As the DOJ continues to investigate false claims, there are other issues, though less severe, that need to be addressed sooner rather than later. For example, though the regulations requiring HIPAA-compliant technical infrastructures were relaxed to promote the use of telehealth, these regulations should return very soon; they are needed to create secure connection points and protect patient privacy.

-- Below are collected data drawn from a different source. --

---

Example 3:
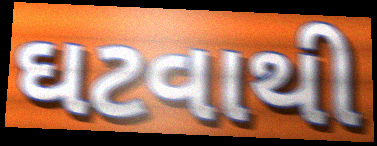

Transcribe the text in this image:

ઘટવાથી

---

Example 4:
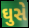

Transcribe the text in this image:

ઘુસે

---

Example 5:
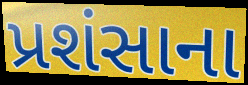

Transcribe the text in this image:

પ્રશંસાનાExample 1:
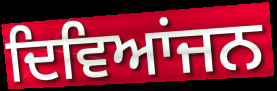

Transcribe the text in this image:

ਦਿਵਿਆਂਜਨ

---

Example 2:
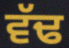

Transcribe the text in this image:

ਵੱਢ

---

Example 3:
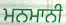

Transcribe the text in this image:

ਮਨਮਾਨੀ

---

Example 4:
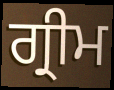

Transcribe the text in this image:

ਗ੍ਰੀਮ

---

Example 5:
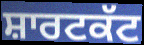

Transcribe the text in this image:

ਸ਼ਾਰਟਕੱਟ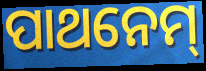
ପାଥନେମ୍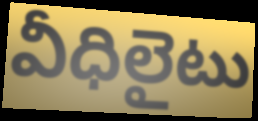
వీధిలైటుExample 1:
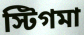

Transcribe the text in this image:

স্টিগমা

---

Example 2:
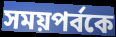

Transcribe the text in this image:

সময়পর্বকে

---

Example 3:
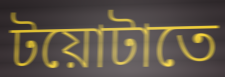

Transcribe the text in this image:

টয়োটাতে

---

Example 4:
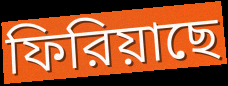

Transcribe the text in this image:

ফিরিয়াছে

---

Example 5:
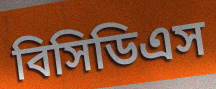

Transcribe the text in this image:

বিসিডিএস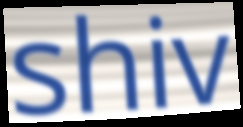
shiv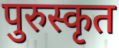
पुरुस्कृतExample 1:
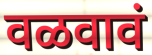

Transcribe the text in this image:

वळवावं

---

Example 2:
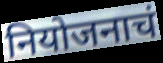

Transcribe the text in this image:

नियोजनाचं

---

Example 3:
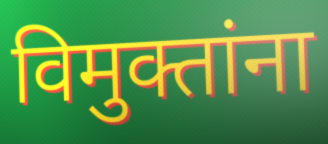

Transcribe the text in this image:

विमुक्तांना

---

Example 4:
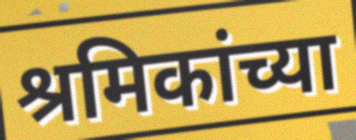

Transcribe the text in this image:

श्रमिकांच्या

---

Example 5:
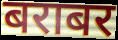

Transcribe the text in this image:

बराबरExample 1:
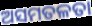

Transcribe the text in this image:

ଅସମତଳତା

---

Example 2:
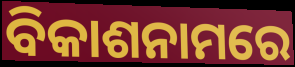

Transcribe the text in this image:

ବିକାଶନାମରେ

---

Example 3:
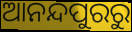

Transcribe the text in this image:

ଆନନ୍ଦପୁରରୁ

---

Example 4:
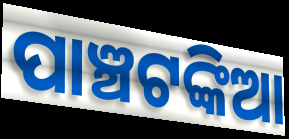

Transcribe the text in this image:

ପାଞ୍ଚଟଙ୍କିଆ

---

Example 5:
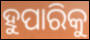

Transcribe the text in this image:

ହୁପାରିକୁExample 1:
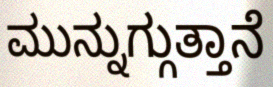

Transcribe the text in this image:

ಮುನ್ನುಗ್ಗುತ್ತಾನೆ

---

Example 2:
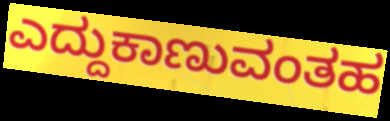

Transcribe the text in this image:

ಎದ್ದುಕಾಣುವಂತಹ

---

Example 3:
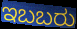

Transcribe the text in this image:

ಇಬಬರು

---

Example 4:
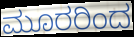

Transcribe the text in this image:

ಮೂರರಿಂದ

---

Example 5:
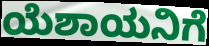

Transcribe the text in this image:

ಯೆಶಾಯನಿಗೆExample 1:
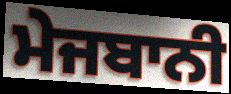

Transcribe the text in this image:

ਮੇਜਬਾਨੀ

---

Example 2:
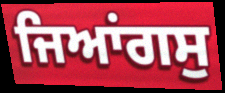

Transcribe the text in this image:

ਜਿਆਂਗਸੁ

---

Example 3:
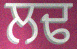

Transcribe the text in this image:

ਲਢ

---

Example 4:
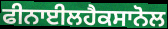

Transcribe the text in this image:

ਫੀਨਾਈਲਹੈਕਸਾਨੋਲ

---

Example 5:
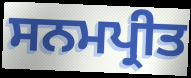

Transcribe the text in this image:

ਸਨਮਪ੍ਰੀਤ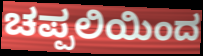
ಚಪ್ಪಲಿಯಿಂದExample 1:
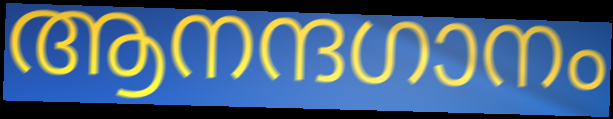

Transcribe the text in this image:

ആനന്ദഗാനം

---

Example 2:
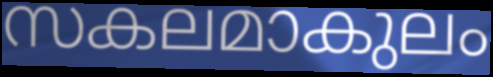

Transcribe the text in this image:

സകലമാകുലം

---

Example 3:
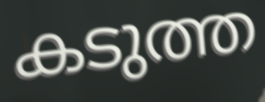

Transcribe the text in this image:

കടുത്ത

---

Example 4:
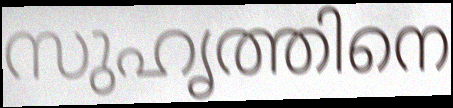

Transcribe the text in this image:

സുഹൃത്തിനെ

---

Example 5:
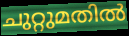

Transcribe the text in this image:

ചുറ്റുമതിൽ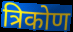
त्रिकोण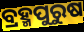
ବ୍ରହ୍ମପୁରୁଷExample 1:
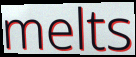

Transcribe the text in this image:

melts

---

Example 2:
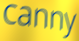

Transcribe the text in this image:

canny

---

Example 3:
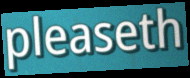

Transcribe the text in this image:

pleaseth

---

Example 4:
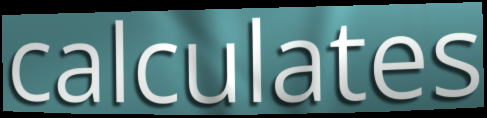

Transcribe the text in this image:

calculates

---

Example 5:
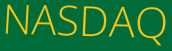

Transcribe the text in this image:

NASDAQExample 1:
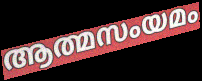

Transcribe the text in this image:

ആത്മസംയമം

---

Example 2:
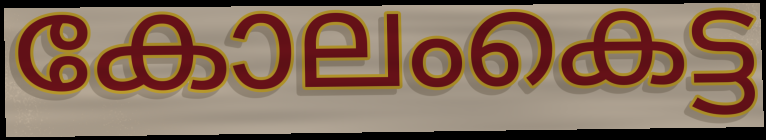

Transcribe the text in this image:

കോലംകെട്ട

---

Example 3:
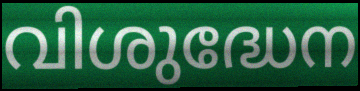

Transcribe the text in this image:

വിശുദ്ധേന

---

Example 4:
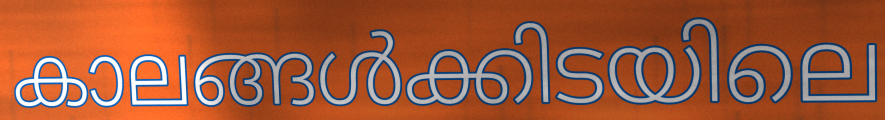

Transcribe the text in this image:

കാലങ്ങൾക്കിടയിലെ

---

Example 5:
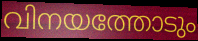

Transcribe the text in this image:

വിനയത്തോടുംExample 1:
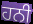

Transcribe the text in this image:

ਹਨੀ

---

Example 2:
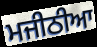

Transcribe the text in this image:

ਮਜੀਠੀਆ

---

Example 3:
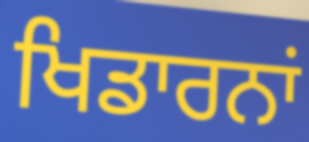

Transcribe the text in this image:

ਖਿਡਾਰਨਾਂ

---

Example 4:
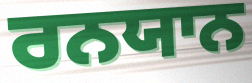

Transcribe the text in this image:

ਰਨਯਾਨ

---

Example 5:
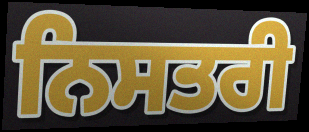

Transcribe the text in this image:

ਨਿਸਤਰੀ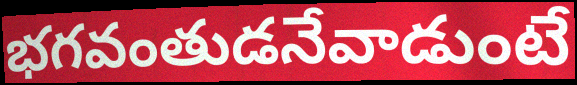
భగవంతుడనేవాడుంటే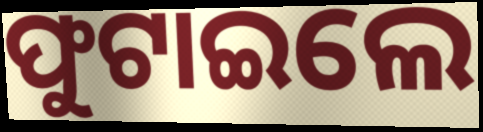
ଫୁଟାଇଲେ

As the physician owner of a telemedicine company, TeleHealth Solution, I took the time to build a proper IT infrastructure that protects both the patient and the physician. Imaging technologies, private connection point portals, access to technical support, and compliant integration of electronic medical records are just a few advantages of my company’s telehealth services.
I started my company to serve patients in skilled nursing facilities. This patient population requires the most reliable telehealth infrastructure and protocols in offering digital medicine. Both patients and healthcare facilities looking for turnkey telehealth solutions should consider the stringent HIPAA compliance laws that will soon be reinstated. Regulations will likely increase to combat fraud, and all programs should comply with the temporary waiver allowed by the federal government.

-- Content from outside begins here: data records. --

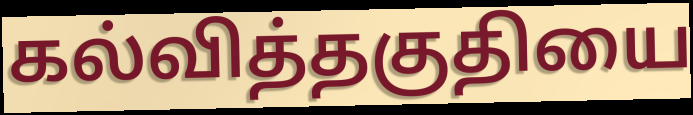
கல்வித்தகுதியைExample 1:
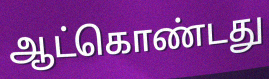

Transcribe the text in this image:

ஆட்கொண்டது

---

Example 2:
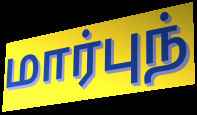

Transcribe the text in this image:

மார்புந்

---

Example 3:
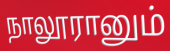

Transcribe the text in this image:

நாலூரானும்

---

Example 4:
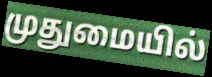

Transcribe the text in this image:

முதுமையில்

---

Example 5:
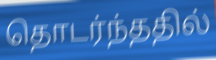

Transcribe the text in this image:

தொடர்ந்ததில்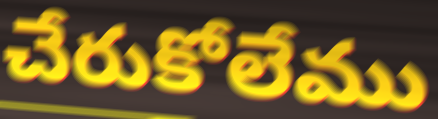
చేరుకోలేము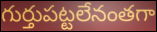
గుర్తుపట్టలేనంతగా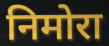
निमोरा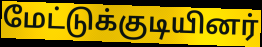
மேட்டுக்குடியினர்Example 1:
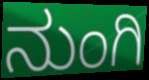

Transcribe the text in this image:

ನುಂಗಿ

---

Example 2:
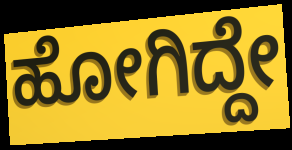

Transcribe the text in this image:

ಹೋಗಿದ್ದೇ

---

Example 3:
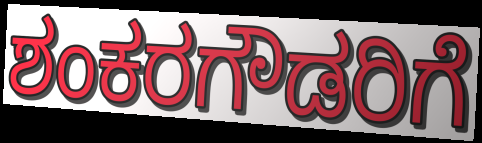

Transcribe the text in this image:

ಶಂಕರಗೌಡರಿಗೆ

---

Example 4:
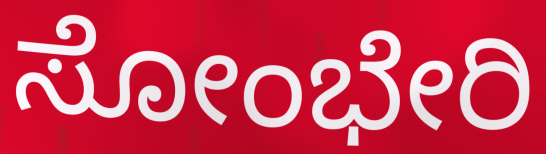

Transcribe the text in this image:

ಸೋಂಭೇರಿ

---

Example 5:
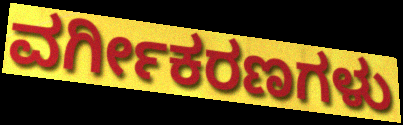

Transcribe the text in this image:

ವರ್ಗೀಕರಣಗಳುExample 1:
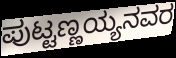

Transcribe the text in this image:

ಪುಟ್ಟಣ್ಣಯ್ಯನವರ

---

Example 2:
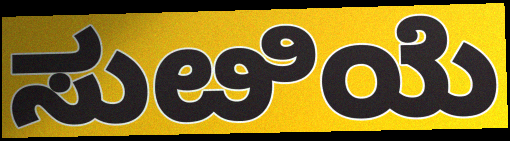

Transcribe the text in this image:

ಸುೞಿಯೆ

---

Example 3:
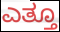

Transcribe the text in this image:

ಎತ್ತೂ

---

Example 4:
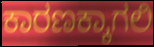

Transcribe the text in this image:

ಕಾರಣಕ್ಕಾಗಲಿ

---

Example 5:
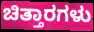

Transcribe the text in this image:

ಚಿತ್ತಾರಗಳುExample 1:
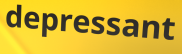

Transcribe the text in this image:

depressant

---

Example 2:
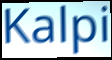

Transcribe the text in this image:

Kalpi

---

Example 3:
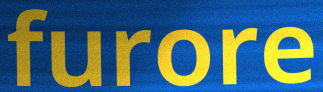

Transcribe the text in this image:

furore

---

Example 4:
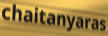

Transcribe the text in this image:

chaitanyaras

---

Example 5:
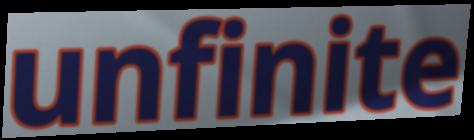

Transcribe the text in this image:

unfiniteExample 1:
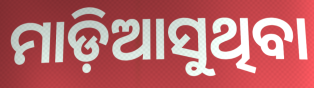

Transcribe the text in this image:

ମାଡ଼ିଆସୁଥିବା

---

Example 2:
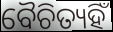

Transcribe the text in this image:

ବୈଚିତ୍ୟହିଁ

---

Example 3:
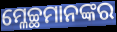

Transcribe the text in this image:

ମ୍ଳେଚ୍ଛମାନଙ୍କର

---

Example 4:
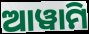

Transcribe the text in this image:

ଆୱାମି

Telemedicine is an exciting and efficient healthcare track allowing the treatment of more patients in rural and urban settings. In my opinion, it is a vital part of a thoughtful and patient-centric model. I sincerely hope that the interest in and adoption of this technology can survive the pandemic. It offers incredible benefits to both patient and provider when deployed safely and appropriately.
Waseem Ghannam, MD, MBA, MHSA, is co-founder of TeleHealth Solution.